March 7, 2010 – NY Times
A Charlie Chan Film Stirs an Old Controversy
By PRADNYA JOSHI
The revival of a 42-year-old documentary on the fictional Chinese detective Charlie Chan has reignited the controversy surrounding that character specifically and, more generally, the portrayal of Asian-Americans in Hollywood.
The documentary, “The Great Charlie Chan,” made in 1968, was all but forgotten. But Harvey Chertok, who was vice president for advertising, promotion and publicity at Warner Brothers-Seven Arts when it was created, said he discovered it recently while cleaning out old files. The New York Chapter of the National Academy of Television Arts and Sciences, the group that organizes the New York Emmy Awards, held a screening in February and another is scheduled at the National Arts Club in Manhattan on March 16.
A book, “Quotations From Charlie Chan,” was published as a companion to the documentary.
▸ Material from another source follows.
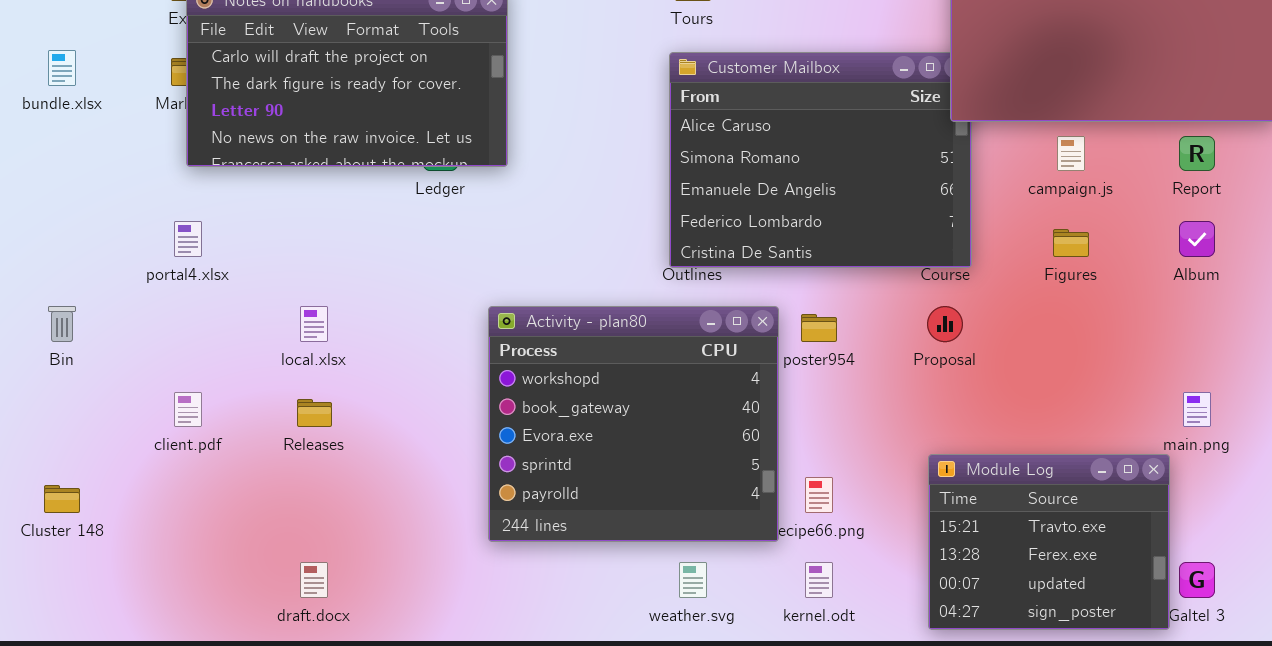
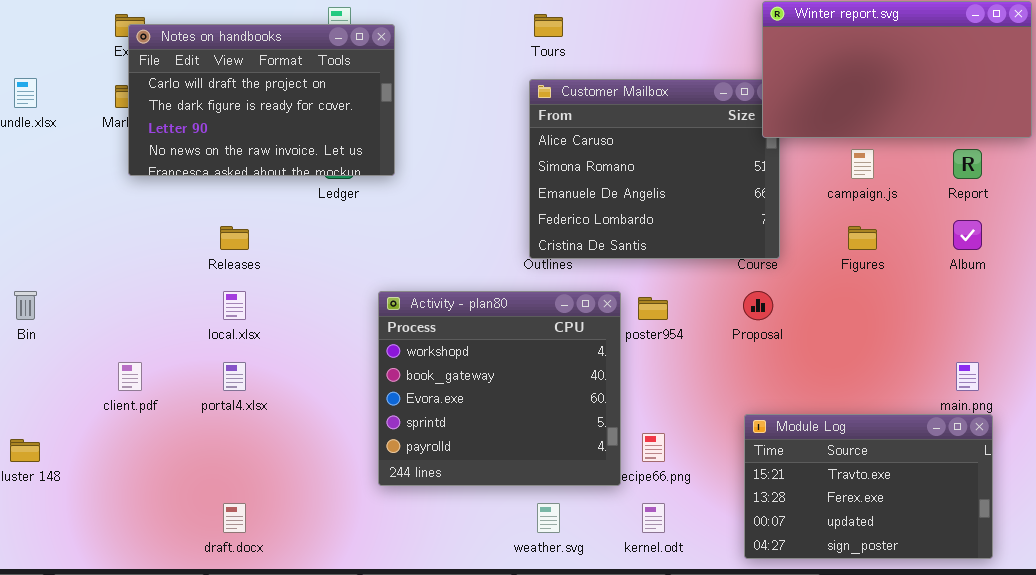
portal4.xlsx: [174,221,202,257] -> [223,362,246,391], moved
Releases: [297,399,332,427] -> [220,226,249,250], moved
Module Log: [928,454,1170,630] -> [744,414,993,559], resized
It contains many of the kitschy sayings the character used when talking to his “No. 1 Son.”
For many activists, Charlie Chan remains a symbol of Hollywood’s failure to accurately portray Asians and Asian-Americans. The character was usually played by white actors who were made up to seem Asian and who spoke English with an exaggerated accent. The portrayals also frequently perpetuated the cliché of Asian-Americans as inscrutable.
A screening of such films “indicates the level of disenfranchisement and disregard they hold for Asian Pacific Islanders,” said Ken Choy, a producer and community organizer in Los Angeles.
Bill Chu, a 71-year-old New York City resident, says that when he was growing up in Los Angeles and Philadelphia in the 1950s, he and his younger brother were subjected to racial taunts inspired by the fake Confucian quotations of Chan.
“The Hollywood characterizations — Fu Manchu, Charlie Chan and other stereotypes — didn’t necessarily put us in a favorable light,” Mr. Chu said.
Screenings of Charlie Chan films have drawn objections before. In 2003, the Fox Movie Channel reached a compromise to show some of the films after it also agreed to broadcast a panel discussion on racial issues to accompany the movies.
Mr. Chertok said that during the screening in February, no one in the audience raised the issue of stereotypes, although he said he made note of the Fox controversy during his remarks.
But some Asian-Americans say that although Charlie Chan was an amalgam of stereotypes, he should be looked at in a broader context 80 years after he was created.
“The fortune-cookie aphorisms tend to be funny” today, said Stephen Gong, executive director of the Center for Asian American Media in San Francisco. “His children very much represent a generational shift.”